In 1967, Mercy College granted her the Populus Dei Award, the Veterans of Foreign Wars gave her the Voice of Democracy Award, and the 369th Veterans Association gave her an Award for Achievement in Government. In 1969, she earned the Woman of Achievement Award from the New York Chapter of the Northeasterners.

In 1970 Poston was given the Benjamin Potoker Brotherhood Award by the New York State Employees Brotherhood Committee. In 1971, her other alma mater, Atlanta University, gave her the Distinguished Alumni Citation. The same year, the Caucus of Black Legislators of the State of New York gave Poston the Distinguished Service Award.

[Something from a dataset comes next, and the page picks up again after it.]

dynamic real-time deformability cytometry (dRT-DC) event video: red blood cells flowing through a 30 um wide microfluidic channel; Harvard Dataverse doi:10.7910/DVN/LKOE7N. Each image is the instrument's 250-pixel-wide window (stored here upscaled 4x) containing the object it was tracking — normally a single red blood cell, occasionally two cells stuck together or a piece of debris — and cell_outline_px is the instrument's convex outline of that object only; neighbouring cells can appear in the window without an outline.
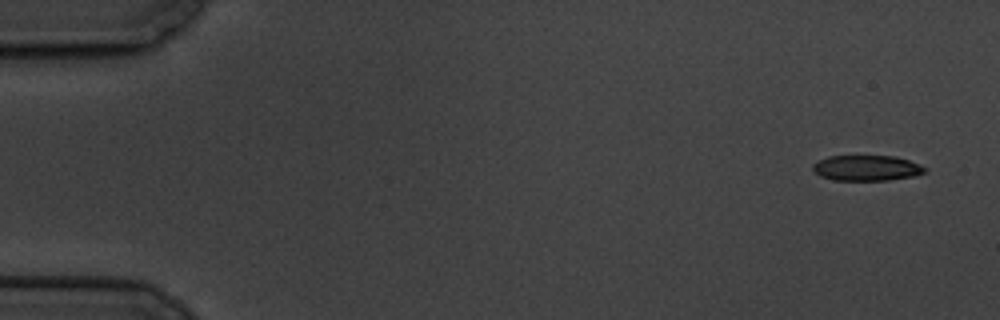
{"species": "common noctule bat (a hibernating species)", "species_latin": "Nyctalus noctula", "temperature_condition": "cold", "stored_images_in_passage": 5, "camera_frame_rate_fps": 3000, "um_per_image_px": 0.085, "animal": {"sex": "male", "body_mass_g": 19.5, "forearm_length_mm": 54.6}, "frame": {"image": 1, "passage_image": 1, "time_ms": 0.0, "image_size_px": [1000, 320], "cell_outline_px": [[928, 168], [924, 172], [912, 176], [888, 180], [832, 180], [820, 176], [812, 168], [812, 164], [828, 156], [896, 156], [908, 160]], "centroid_in_image_um": [73.65, 14.28], "position_along_channel_um": 11.4, "area_um2": 16.53}}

In 1972, she earned the Achievement Award from the New York Council of the United Negro College Fund.

In 1973 she received a distinguished service award from the president of Buffalo State University. She received the Equal Opportunity Day Award from the National Urban League in 1976, and the Distinguished Public Servant Award in 1977 from the Capital Press Club. In 1978, she earned the Outstanding Achievements in Public Personnel from the National Black Personnel Association.

Poston was inducted into the New York State Woman's Hall of Fame in 1980, also earning the governor's citation that year. She received the Warren W. Stockberger Award in 1983.

== Personal life ==
She married Ted Poston of the prominent Poston family of Hopkinsville, Kentucky.

In 1977 she was photographed at the Women's Conference in Houston, Texas.

Poston died January 7, 2009, from pneumonia, at the Suburban Hospital in Washington, D.C.